Fibonacci sequence is a series of numbers. Every number is being produced by adding the last Fibonacci number to the previous. The first numbers of Fibonacci sequence are 1,2,3,5,8,13,21,34,55,….etc But what has Fibonacci sequence to do with Forex Trading? IF you divide two sequential numbers you get the result 1,618. The square of 1,618 is 1,27. The inverse number of 1,618 is 0,618. The inverse of 1,27 is 0,786. These numbers are called Fibonacci numbers because they result from Fibonacci sequence number’s analogies. The 1,618 number was called ‘Golden Mean’ by ancient Greeks and other ancient cultures. They called it so because they observed that this number is found everywhere in nature.
The result of creations, living organisms to space galaxies, that have this number embedded is symmetry. But enough with maths and science! Let’s see the use of Fibonacci numbers in trading. Since the beginning of investment industry, traders have noticed that prices tend to change direction in levels that are very close to these numbers I mentioned above. For example in an uptrend prices will go up and then swing down to a level that is a Fibonacci number before continuing the uptrend. These levels are called Fibonacci Retracement levels.
The most common Fibonacci levels in Forex market are 0.382, 0.5, 0.618 and 0.786. Nobody knows why prices tend swing in these Fibonacci levels. And nobody knows at which exact Fibonacci level will the price change direction in advance. How could you use this knowledge to improve your trading? Well, you should know that prices tend to reverse at Fibonacci retracement levels. A lot of novice traders use the exact point of a fibonacci retracement level e.g. 0.618 as a trade entry. Experienced traders know this fact and wait for other traders to get their stop loss hit and then enter the market. Fibonacci retracement levels should be used as an indication of entry and not as the exact point of entry. Moreover the bulk of traders use 0,618 and 0.386 retracement levels. Experienced traders know this tendency and wait for other retracement levels not widely used like 0.786 or 0.707 in order to enter a trade. Use these Fibonacci retracements as well. Make the difference! But how would you know at which Fibonacci retracement level will the price change direction? Fibonacci retracements, like other technical indicators are more valid when they are calculated for a greater time value.

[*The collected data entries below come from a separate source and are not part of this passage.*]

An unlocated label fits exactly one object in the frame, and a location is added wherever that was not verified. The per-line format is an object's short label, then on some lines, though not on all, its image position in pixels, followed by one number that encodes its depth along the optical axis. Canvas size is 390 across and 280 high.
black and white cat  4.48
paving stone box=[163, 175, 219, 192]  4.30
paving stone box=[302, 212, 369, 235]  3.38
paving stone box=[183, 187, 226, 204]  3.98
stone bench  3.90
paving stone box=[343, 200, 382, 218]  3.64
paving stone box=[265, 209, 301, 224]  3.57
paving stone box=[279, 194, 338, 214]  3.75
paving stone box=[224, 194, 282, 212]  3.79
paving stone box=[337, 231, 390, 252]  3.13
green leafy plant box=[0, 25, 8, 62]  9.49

Do not pick minor swings to calculate Fibonacci retracements. Pick greater price swings instead. Moreover, a Fibonacci level becomes more valid when it coincides with another technical indicators such as trendline resistance or support, MACD or RSI divergence and so on. The most valid retracement level should be choosen keeping in mind that further confirmation from other technical indicators should be taken into account. You wouldn’t like to put your money on risk with only one reason, would you? So choose the Fibonacci retracement level that coincides with other reverse signals. Last of all let’s see the use of Fibonacci numbers in trading time analysis. It is a method that only few traders know. Pick a significant hi or a low in a daily chart. Then calculate trading days (excluding weekends) from that point and on using Fibonacci sequence.
You would have the first, the second, the third, the fifth the eighth trading day and so on. Watch that in trading days that are Fibonacci numbers, prices tend to reverse direction! Isn’t it amazing? Add this tool to your chart analysis and you wont lose! After all these years of trading experience and research I have found that Forex charts iclude some special patterns created by price swings. These patterns are formed under certain Fibonacci relations between their swings. Fibonacci Patterns can give low risk and hi reward trading entries.